» WORK REQUIRED
The entries should be restated word for word.
DATA section start
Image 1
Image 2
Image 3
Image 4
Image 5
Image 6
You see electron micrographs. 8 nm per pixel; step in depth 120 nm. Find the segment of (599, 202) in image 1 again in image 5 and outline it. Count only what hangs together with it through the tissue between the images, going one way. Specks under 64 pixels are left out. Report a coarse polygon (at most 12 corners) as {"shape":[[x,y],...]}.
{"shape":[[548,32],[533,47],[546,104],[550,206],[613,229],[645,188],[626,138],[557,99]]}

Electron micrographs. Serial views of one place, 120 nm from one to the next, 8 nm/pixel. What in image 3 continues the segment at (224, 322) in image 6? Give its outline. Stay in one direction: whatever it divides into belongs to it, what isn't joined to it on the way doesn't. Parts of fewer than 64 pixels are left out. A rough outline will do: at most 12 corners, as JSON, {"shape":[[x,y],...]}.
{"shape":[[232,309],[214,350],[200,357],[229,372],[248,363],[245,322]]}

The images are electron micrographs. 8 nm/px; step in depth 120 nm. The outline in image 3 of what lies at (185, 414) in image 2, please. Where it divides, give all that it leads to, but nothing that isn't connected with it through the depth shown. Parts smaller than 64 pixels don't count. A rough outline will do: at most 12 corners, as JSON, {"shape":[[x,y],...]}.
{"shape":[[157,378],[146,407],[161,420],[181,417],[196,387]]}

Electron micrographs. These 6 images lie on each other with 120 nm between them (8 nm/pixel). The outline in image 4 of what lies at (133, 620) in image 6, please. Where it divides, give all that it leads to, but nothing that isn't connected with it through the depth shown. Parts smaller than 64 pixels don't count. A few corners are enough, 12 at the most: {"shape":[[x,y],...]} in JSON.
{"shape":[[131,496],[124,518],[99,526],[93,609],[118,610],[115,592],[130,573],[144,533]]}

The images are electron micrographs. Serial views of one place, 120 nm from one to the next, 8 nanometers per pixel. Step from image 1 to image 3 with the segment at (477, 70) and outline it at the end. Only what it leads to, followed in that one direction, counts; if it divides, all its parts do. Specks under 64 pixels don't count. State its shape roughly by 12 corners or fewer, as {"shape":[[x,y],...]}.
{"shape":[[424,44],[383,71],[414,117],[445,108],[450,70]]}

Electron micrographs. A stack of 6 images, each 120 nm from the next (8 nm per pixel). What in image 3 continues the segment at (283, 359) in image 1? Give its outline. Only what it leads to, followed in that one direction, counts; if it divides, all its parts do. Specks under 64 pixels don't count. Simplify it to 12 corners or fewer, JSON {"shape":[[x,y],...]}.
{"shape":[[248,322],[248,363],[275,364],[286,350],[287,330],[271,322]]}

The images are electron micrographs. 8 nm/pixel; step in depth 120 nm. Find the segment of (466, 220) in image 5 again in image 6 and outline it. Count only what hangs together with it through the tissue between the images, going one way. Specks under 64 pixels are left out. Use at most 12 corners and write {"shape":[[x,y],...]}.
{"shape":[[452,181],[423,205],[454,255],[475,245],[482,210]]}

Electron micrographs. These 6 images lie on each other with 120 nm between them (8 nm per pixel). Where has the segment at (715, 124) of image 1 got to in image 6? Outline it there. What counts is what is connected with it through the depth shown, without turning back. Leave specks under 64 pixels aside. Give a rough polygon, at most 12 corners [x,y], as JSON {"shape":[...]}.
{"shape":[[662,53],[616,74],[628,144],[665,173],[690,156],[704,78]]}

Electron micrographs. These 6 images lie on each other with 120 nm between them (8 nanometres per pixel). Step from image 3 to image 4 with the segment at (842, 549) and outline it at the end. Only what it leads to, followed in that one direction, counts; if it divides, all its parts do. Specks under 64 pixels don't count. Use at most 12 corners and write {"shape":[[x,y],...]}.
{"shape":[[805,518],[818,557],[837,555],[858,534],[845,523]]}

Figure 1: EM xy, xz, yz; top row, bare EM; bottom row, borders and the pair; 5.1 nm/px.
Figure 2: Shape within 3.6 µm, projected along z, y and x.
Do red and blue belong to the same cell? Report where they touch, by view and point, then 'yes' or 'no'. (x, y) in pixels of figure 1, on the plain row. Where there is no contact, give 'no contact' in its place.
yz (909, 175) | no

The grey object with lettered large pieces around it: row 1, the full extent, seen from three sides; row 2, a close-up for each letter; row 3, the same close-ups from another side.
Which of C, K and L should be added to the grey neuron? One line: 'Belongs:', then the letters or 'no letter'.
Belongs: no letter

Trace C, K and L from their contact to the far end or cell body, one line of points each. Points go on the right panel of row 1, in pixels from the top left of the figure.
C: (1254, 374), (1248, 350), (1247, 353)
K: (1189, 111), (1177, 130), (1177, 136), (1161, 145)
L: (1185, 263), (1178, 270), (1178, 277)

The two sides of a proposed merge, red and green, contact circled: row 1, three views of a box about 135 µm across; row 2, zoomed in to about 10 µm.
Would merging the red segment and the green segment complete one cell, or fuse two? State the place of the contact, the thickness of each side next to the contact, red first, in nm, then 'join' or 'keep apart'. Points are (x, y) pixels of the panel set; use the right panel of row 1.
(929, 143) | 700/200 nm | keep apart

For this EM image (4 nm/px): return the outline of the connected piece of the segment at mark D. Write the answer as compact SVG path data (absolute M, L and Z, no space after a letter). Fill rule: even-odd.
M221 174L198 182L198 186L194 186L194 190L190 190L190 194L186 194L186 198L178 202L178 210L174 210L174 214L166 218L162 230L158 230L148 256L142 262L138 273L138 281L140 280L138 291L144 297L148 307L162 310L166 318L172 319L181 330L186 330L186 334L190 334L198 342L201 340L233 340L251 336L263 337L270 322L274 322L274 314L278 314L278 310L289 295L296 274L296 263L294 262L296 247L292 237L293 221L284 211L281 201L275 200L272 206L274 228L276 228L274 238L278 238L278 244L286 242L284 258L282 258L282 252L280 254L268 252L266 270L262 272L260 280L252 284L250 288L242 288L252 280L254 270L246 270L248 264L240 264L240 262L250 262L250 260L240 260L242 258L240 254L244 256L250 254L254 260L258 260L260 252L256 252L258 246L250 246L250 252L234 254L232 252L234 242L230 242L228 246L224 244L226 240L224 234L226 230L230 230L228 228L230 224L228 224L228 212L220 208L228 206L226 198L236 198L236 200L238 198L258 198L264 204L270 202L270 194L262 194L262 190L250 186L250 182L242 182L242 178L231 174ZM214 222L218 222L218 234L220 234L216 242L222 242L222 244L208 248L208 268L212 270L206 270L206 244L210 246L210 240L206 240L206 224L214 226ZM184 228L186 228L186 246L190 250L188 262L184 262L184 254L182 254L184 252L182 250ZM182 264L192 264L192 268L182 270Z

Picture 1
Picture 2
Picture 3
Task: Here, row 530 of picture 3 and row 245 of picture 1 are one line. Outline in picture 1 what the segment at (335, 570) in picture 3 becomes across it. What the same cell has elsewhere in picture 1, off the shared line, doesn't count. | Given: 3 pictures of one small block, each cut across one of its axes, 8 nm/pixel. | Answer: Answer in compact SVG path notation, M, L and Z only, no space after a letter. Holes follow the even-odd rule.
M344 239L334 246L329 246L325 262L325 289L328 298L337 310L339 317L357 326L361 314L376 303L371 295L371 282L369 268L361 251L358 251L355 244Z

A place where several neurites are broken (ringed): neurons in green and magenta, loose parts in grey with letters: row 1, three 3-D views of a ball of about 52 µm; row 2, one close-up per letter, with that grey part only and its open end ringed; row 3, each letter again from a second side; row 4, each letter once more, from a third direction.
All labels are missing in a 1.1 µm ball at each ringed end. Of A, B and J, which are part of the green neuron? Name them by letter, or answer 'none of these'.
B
DATA section end
» RESULT
Image 1
Image 2
Image 3
Image 4
Image 5
Image 6
You see electron micrographs. 8 nm per pixel; step in depth 120 nm. Find the segment of (599, 202) in image 1 again in image 5 and outline it. Count only what hangs together with it through the tissue between the images, going one way. Specks under 64 pixels are left out. Report a coarse polygon (at most 12 corners) as {"shape":[[x,y],...]}.
{"shape":[[548,32],[533,47],[546,104],[550,206],[613,229],[645,188],[626,138],[557,99]]}

Electron micrographs. Serial views of one place, 120 nm from one to the next, 8 nm/pixel. What in image 3 continues the segment at (224, 322) in image 6? Give its outline. Stay in one direction: whatever it divides into belongs to it, what isn't joined to it on the way doesn't. Parts of fewer than 64 pixels are left out. A rough outline will do: at most 12 corners, as JSON, {"shape":[[x,y],...]}.
{"shape":[[232,309],[214,350],[200,357],[229,372],[248,363],[245,322]]}

The images are electron micrographs. 8 nm/px; step in depth 120 nm. The outline in image 3 of what lies at (185, 414) in image 2, please. Where it divides, give all that it leads to, but nothing that isn't connected with it through the depth shown. Parts smaller than 64 pixels don't count. A rough outline will do: at most 12 corners, as JSON, {"shape":[[x,y],...]}.
{"shape":[[157,378],[146,407],[161,420],[181,417],[196,387]]}

Electron micrographs. These 6 images lie on each other with 120 nm between them (8 nm/pixel). The outline in image 4 of what lies at (133, 620) in image 6, please. Where it divides, give all that it leads to, but nothing that isn't connected with it through the depth shown. Parts smaller than 64 pixels don't count. A few corners are enough, 12 at the most: {"shape":[[x,y],...]} in JSON.
{"shape":[[131,496],[124,518],[99,526],[93,609],[118,610],[115,592],[130,573],[144,533]]}

The images are electron micrographs. Serial views of one place, 120 nm from one to the next, 8 nanometers per pixel. Step from image 1 to image 3 with the segment at (477, 70) and outline it at the end. Only what it leads to, followed in that one direction, counts; if it divides, all its parts do. Specks under 64 pixels don't count. State its shape roughly by 12 corners or fewer, as {"shape":[[x,y],...]}.
{"shape":[[424,44],[383,71],[414,117],[445,108],[450,70]]}

Electron micrographs. A stack of 6 images, each 120 nm from the next (8 nm per pixel). What in image 3 continues the segment at (283, 359) in image 1? Give its outline. Only what it leads to, followed in that one direction, counts; if it divides, all its parts do. Specks under 64 pixels don't count. Simplify it to 12 corners or fewer, JSON {"shape":[[x,y],...]}.
{"shape":[[248,322],[248,363],[275,364],[286,350],[287,330],[271,322]]}

The images are electron micrographs. 8 nm/pixel; step in depth 120 nm. Find the segment of (466, 220) in image 5 again in image 6 and outline it. Count only what hangs together with it through the tissue between the images, going one way. Specks under 64 pixels are left out. Use at most 12 corners and write {"shape":[[x,y],...]}.
{"shape":[[452,181],[423,205],[454,255],[475,245],[482,210]]}

Electron micrographs. These 6 images lie on each other with 120 nm between them (8 nm per pixel). Where has the segment at (715, 124) of image 1 got to in image 6? Outline it there. What counts is what is connected with it through the depth shown, without turning back. Leave specks under 64 pixels aside. Give a rough polygon, at most 12 corners [x,y], as JSON {"shape":[...]}.
{"shape":[[662,53],[616,74],[628,144],[665,173],[690,156],[704,78]]}

Electron micrographs. These 6 images lie on each other with 120 nm between them (8 nanometres per pixel). Step from image 3 to image 4 with the segment at (842, 549) and outline it at the end. Only what it leads to, followed in that one direction, counts; if it divides, all its parts do. Specks under 64 pixels don't count. Use at most 12 corners and write {"shape":[[x,y],...]}.
{"shape":[[805,518],[818,557],[837,555],[858,534],[845,523]]}

Figure 1: EM xy, xz, yz; top row, bare EM; bottom row, borders and the pair; 5.1 nm/px.
Figure 2: Shape within 3.6 µm, projected along z, y and x.
Do red and blue belong to the same cell? Report where they touch, by view and point, then 'yes' or 'no'. (x, y) in pixels of figure 1, on the plain row. Where there is no contact, give 'no contact' in its place.
yz (909, 175) | no

The grey object with lettered large pieces around it: row 1, the full extent, seen from three sides; row 2, a close-up for each letter; row 3, the same close-ups from another side.
Which of C, K and L should be added to the grey neuron? One line: 'Belongs:', then the letters or 'no letter'.
Belongs: no letter

Trace C, K and L from their contact to the far end or cell body, one line of points each. Points go on the right panel of row 1, in pixels from the top left of the figure.
C: (1254, 374), (1248, 350), (1247, 353)
K: (1189, 111), (1177, 130), (1177, 136), (1161, 145)
L: (1185, 263), (1178, 270), (1178, 277)

The two sides of a proposed merge, red and green, contact circled: row 1, three views of a box about 135 µm across; row 2, zoomed in to about 10 µm.
Would merging the red segment and the green segment complete one cell, or fuse two? State the place of the contact, the thickness of each side next to the contact, red first, in nm, then 'join' or 'keep apart'. Points are (x, y) pixels of the panel set; use the right panel of row 1.
(929, 143) | 700/200 nm | keep apart

For this EM image (4 nm/px): return the outline of the connected piece of the segment at mark D. Write the answer as compact SVG path data (absolute M, L and Z, no space after a letter). Fill rule: even-odd.
M221 174L198 182L198 186L194 186L194 190L190 190L190 194L186 194L186 198L178 202L178 210L174 210L174 214L166 218L162 230L158 230L148 256L142 262L138 273L138 281L140 280L138 291L144 297L148 307L162 310L166 318L172 319L181 330L186 330L186 334L190 334L198 342L201 340L233 340L251 336L263 337L270 322L274 322L274 314L278 314L278 310L289 295L296 274L296 263L294 262L296 247L292 237L293 221L284 211L281 201L275 200L272 206L274 228L276 228L274 238L278 238L278 244L286 242L284 258L282 258L282 252L280 254L268 252L266 270L262 272L260 280L252 284L250 288L242 288L252 280L254 270L246 270L248 264L240 264L240 262L250 262L250 260L240 260L242 258L240 254L244 256L250 254L254 260L258 260L260 252L256 252L258 246L250 246L250 252L234 254L232 252L234 242L230 242L228 246L224 244L226 240L224 234L226 230L230 230L228 228L230 224L228 224L228 212L220 208L228 206L226 198L236 198L236 200L238 198L258 198L264 204L270 202L270 194L262 194L262 190L250 186L250 182L242 182L242 178L231 174ZM214 222L218 222L218 234L220 234L216 242L222 242L222 244L208 248L208 268L212 270L206 270L206 244L210 246L210 240L206 240L206 224L214 226ZM184 228L186 228L186 246L190 250L188 262L184 262L184 254L182 254L184 252L182 250ZM182 264L192 264L192 268L182 270Z

Picture 1
Picture 2
Picture 3
Task: Here, row 530 of picture 3 and row 245 of picture 1 are one line. Outline in picture 1 what the segment at (335, 570) in picture 3 becomes across it. What the same cell has elsewhere in picture 1, off the shared line, doesn't count. | Given: 3 pictures of one small block, each cut across one of its axes, 8 nm/pixel. | Answer: Answer in compact SVG path notation, M, L and Z only, no space after a letter. Holes follow the even-odd rule.
M344 239L334 246L329 246L325 262L325 289L328 298L337 310L339 317L357 326L361 314L376 303L371 295L371 282L369 268L361 251L358 251L355 244Z

A place where several neurites are broken (ringed): neurons in green and magenta, loose parts in grey with letters: row 1, three 3-D views of a ball of about 52 µm; row 2, one close-up per letter, with that grey part only and its open end ringed; row 3, each letter again from a second side; row 4, each letter once more, from a third direction.
All labels are missing in a 1.1 µm ball at each ringed end. Of A, B and J, which are part of the green neuron? Name them by letter, or answer 'none of these'.
B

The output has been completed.